Microsoft Office Access, previously known as Microsoft Access, is a pseudo-relational database management system from Microsoft that combines the relational Microsoft Jet Database Engine with a graphical user interface and software-development tools.

Source: Wikipedia

Just think about it, it has tables, triggers, views, etc. and you can use SQL on it. Sure, it's not a full-fledged, powerful DBMS, but as long as the questions are related to those database elements, of course it is on-topic.


on-topic. Just like a VBA question isn't really off-topic on SO. Just because we don't encourage the thought of Access as a "real" db it doesn't mean that it isn't valid in some limited areas.


I think they are on-topic. Here are two questions I asked on SO that now, I would ask here. I don't think they would have been on-topic for SU as @bigown suggests.

Help with Query design in MS-Access

How to make a drop down list (list box)in an MS Acess Query with values from two different tables.


Even though putting the words Access and database together makes me want to puke I'd have to agree that it's on topic. If nothing else maybe we can help a few people with the step up to a real database platform. :)

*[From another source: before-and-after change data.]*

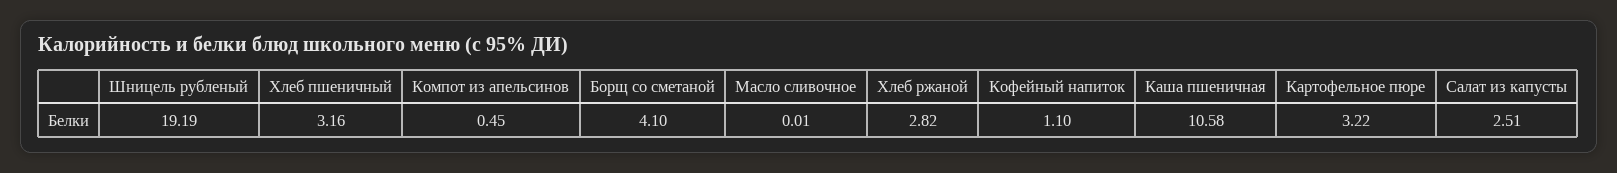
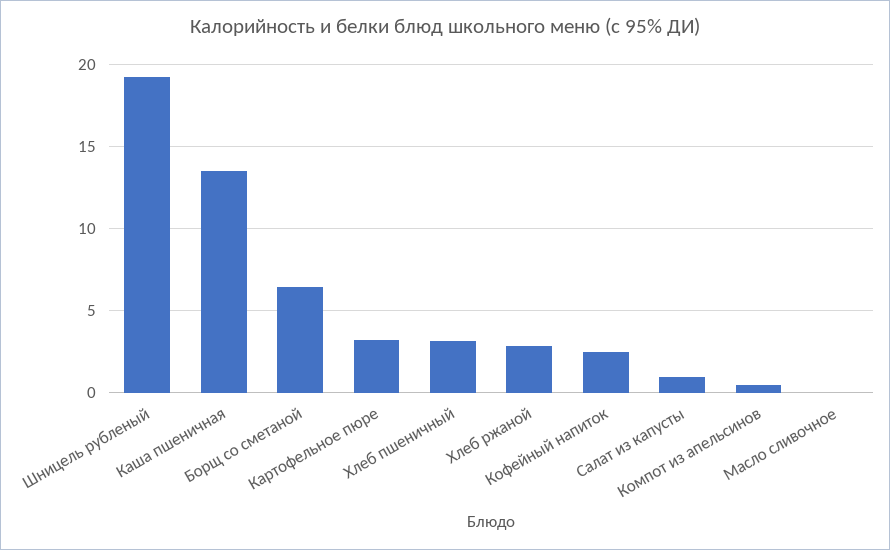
  {
    "Шницель рубленый": 19.19,
    "Хлеб пшеничный": 3.16,
    "Компот из апельсинов": 0.45,
-   "Борщ со сметаной": 4.1,
+   "Борщ со сметаной": 6.5,
    "Масло сливочное": 0.01,
    "Хлеб ржаной": 2.82,
-   "Кофейный напиток": 1.1,
+   "Кофейный напиток": 2.5,
-   "Каша пшеничная": 10.58,
+   "Каша пшеничная": 13.5,
    "Картофельное пюре": 3.22,
-   "Салат из капусты": 2.51
+   "Салат из капусты": 1
  }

Off-topic and the OP's non-meta question is a good example of why.

As @Gan's answer quotes:

combines the [pseudo-]relational Microsoft Jet Database Engine with a graphical user interface and software-development tools

I would say that questions about the Microsoft Jet Database Engine are on-topic but those about the graphical user interface and other tools are off-topic (and on-topic for SU). The problem is that even experienced users of Access have problems seeing where the boundary between the two lies. For example, a simple question about a Jet SQL query may get a SQL answer which resembles a Jet SQL query but because it includes the NZ() function it will error unless run within the Access user interface.

Going back to the OP's non-meta question about triggers, Access triggers are a feature of the Access user interface (or is it the other tools?) and are not part of Jet. The rule of thumb should be: can I create a trigger using SQL DML? The answer in this case is no, I need the Access UI/tool for this, therefore is off-topic for DBA.